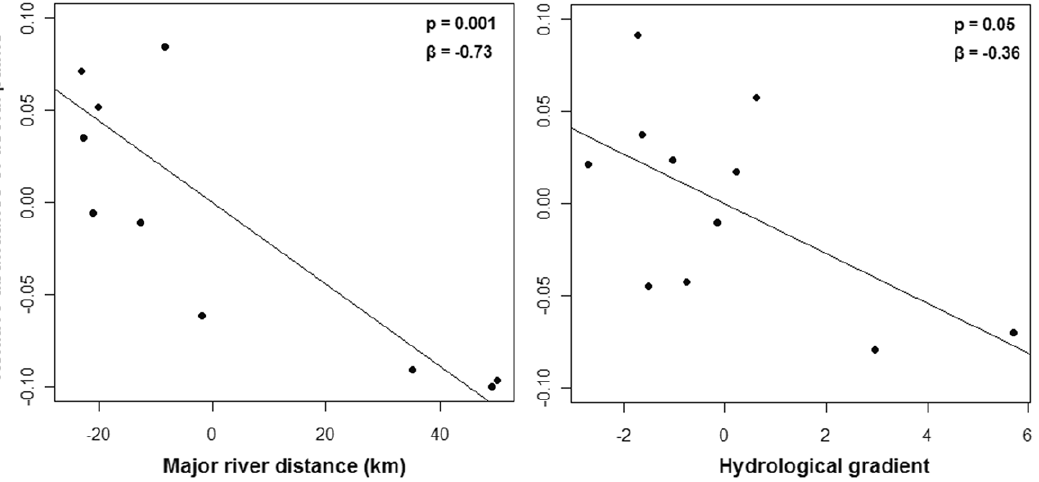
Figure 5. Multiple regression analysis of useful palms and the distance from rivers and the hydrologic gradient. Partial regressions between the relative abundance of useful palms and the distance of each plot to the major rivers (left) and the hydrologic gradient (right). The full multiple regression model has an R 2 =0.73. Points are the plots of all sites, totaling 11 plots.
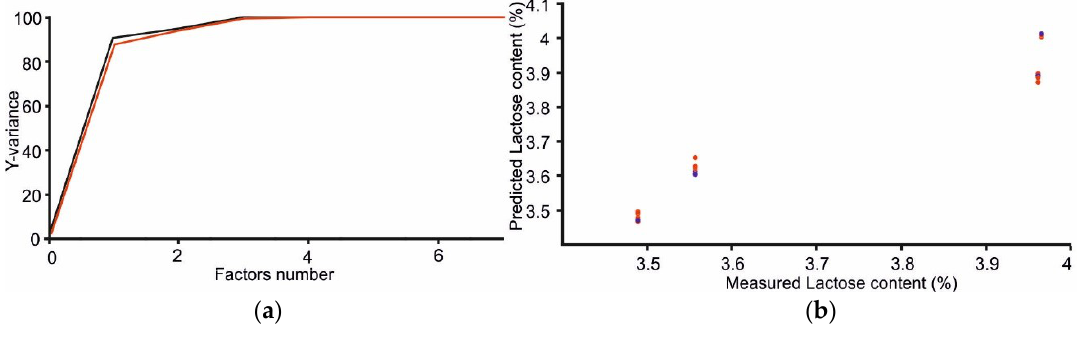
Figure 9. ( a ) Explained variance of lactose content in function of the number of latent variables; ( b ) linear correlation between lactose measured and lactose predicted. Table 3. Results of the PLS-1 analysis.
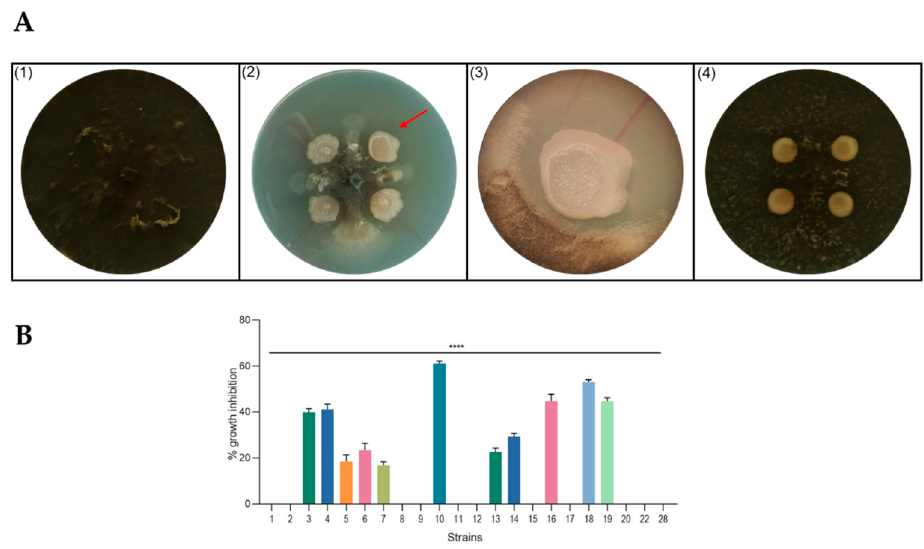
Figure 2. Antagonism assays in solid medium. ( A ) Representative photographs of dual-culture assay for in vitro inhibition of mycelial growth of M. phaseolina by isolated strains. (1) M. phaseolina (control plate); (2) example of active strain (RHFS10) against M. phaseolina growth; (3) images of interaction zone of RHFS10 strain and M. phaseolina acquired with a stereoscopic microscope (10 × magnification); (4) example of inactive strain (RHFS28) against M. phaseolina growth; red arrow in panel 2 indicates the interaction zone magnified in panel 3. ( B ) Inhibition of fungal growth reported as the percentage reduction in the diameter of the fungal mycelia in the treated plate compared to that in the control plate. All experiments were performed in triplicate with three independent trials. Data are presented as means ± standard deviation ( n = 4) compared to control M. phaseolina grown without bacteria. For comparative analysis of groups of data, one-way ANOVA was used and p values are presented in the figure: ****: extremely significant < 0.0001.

| Assigned task |
Please copy the lines above exactly as written, apart from any pictures.

| Task solution |
Figure 5. Multiple regression analysis of useful palms and the distance from rivers and the hydrologic gradient. Partial regressions between the relative abundance of useful palms and the distance of each plot to the major rivers (left) and the hydrologic gradient (right). The full multiple regression model has an R 2 =0.73. Points are the plots of all sites, totaling 11 plots.
Figure 9. ( a ) Explained variance of lactose content in function of the number of latent variables; ( b ) linear correlation between lactose measured and lactose predicted. Table 3. Results of the PLS-1 analysis.
Figure 2. Antagonism assays in solid medium. ( A ) Representative photographs of dual-culture assay for in vitro inhibition of mycelial growth of M. phaseolina by isolated strains. (1) M. phaseolina (control plate); (2) example of active strain (RHFS10) against M. phaseolina growth; (3) images of interaction zone of RHFS10 strain and M. phaseolina acquired with a stereoscopic microscope (10 × magnification); (4) example of inactive strain (RHFS28) against M. phaseolina growth; red arrow in panel 2 indicates the interaction zone magnified in panel 3. ( B ) Inhibition of fungal growth reported as the percentage reduction in the diameter of the fungal mycelia in the treated plate compared to that in the control plate. All experiments were performed in triplicate with three independent trials. Data are presented as means ± standard deviation ( n = 4) compared to control M. phaseolina grown without bacteria. For comparative analysis of groups of data, one-way ANOVA was used and p values are presented in the figure: ****: extremely significant < 0.0001.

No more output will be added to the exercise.